An idea suddenly seizes Diana Rigg, one of the co-stars of The Painted Veil. "Suppose the well-written, well-constructed movie is coming back in fashion?"
And she should know. Rigg and the rest of the cast of the adaptation of W. Somerset Maugham's novel have been drawing sturdy notices for material some reviewers deemed old-fashioned.
"Maugham could write parts for women," she says. "Simple as that. Ours is a love story set in an exotic location giving the female star, Naomi Watts, a wonderful part as a young, wayward wife. It all works according to the psychology of the piece, and Edward Norton is equally convincing as the very naive scientist who marries her, then takes her away to an outpost in China.
Rigg jests, "I'm also in a few short but very dramatic scenes I loved doing. I flew around the world to get them done."
Rigg says she got a hurried telephone call from Beijing from director John Curran to play the movie's Mother Superior, who is stuck in a nunnery deep in the heart of China.
"I rather suspect they had somebody else (for the part) who backed off. I'd recently been back to India so I didn't have to have any needles, but it was quite rushed getting visas." After a non- stop flight she found herself in Beijing, where the movie was filmed.
"I think I understood the character, who has a speech people seem to remember about being constantly let down by God since she was 17," Rigg says. "That helps us understand her quiet dedication even when mobs roam the streets."
Some industry insiders feel with a bit more of a push she could have received a supporting Oscar nomination.
Rigg agrees North American audiences only get to see half her career. In recent years she has shone on the British stage in such West End successes as Medea, Who's Afraid of Virginia Woolf?, Suddenly, Last Summer, and Honour.
When Medea made it to Broadway, she earned a Tony Award.
Canadians tend to think of Rigg as the long-running host of PBS's Mystery! It's a role she gratefully inherited from her "papa," Vincent Price - they'd played father and daughter in the 1973 horror movie Theatre of Blood.
Hollywood has called, if infrequently. She giggles at the mention that U.S. TV Guide readers once selected her character in The Avengers, Emma Peel, as the sexiest leading lady ever.

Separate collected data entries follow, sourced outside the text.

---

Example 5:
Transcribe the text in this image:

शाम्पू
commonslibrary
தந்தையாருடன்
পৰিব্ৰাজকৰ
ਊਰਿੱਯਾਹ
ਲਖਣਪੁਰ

"It was the black-and-white photography that people still adore. They'd spend hours lighting the close-ups. In colour it just didn't have the same sheen. I only wish I were getting more than the pittance given me (for reruns) - it was so long ago, you know."
She's also the only Bond girl who married the boss, although in this case it was Aussie import George Lazenby, who made but one appearance as James Bond in On Her Majesty's Secret Service.
Rigg was conspicuously missing from the photo spread in Vanity Fair a few years back that reunited the Bond girls. Why? "I'm still working," she told me around that time.
Her oddest assignment must have been a brief stint in an English offshoot of Mary Tyler Moore titled Diana (1973-74).
The NBC sitcom cast her as an English divorcee who had just moved to New York.
Rigg recently acknowledged to one reporter she doesn't have a great film to her credit. The closest is Hospital (1971), which she recently watched again and thought she could have done better.
She says, "At my age (69) I'm searching for nice, little parts. Like this one, it had a few big scenes for me and introduced me to a new generation of movie stars. A mother superior? Fine and dandy. I understood her. More like that would be very nice. Just don't call me a veteran, it's rather scary."
In 2005, all the then British Dames (Rigg has been one since 1994) got together at a concert to help tsunami victims. Dames Joan Plowright, Eileen Atkins, Judi Dench and Helen Mirren whooped it up for an adoring audience (Dame Maggie Smith was otherwise engaged).
Rigg is far more interested in debating which dame, Dench or Mirren, will take home this year's Best Actress trophy at the Oscars. Told that old chum Peter O'Toole (Venus) is leading the male pack, she wonders who the other nominees are.
Recent newspaper reports have Rigg retiring to a French village. "Rubbish!" she retorts. She was phoning from London, where she keeps a flat. She does have a home in southern France, but it's for summers.
She will probably open in another play this fall, she reports, unless that elusive great movie part appears.
Perhaps she'll finally make it to Canada.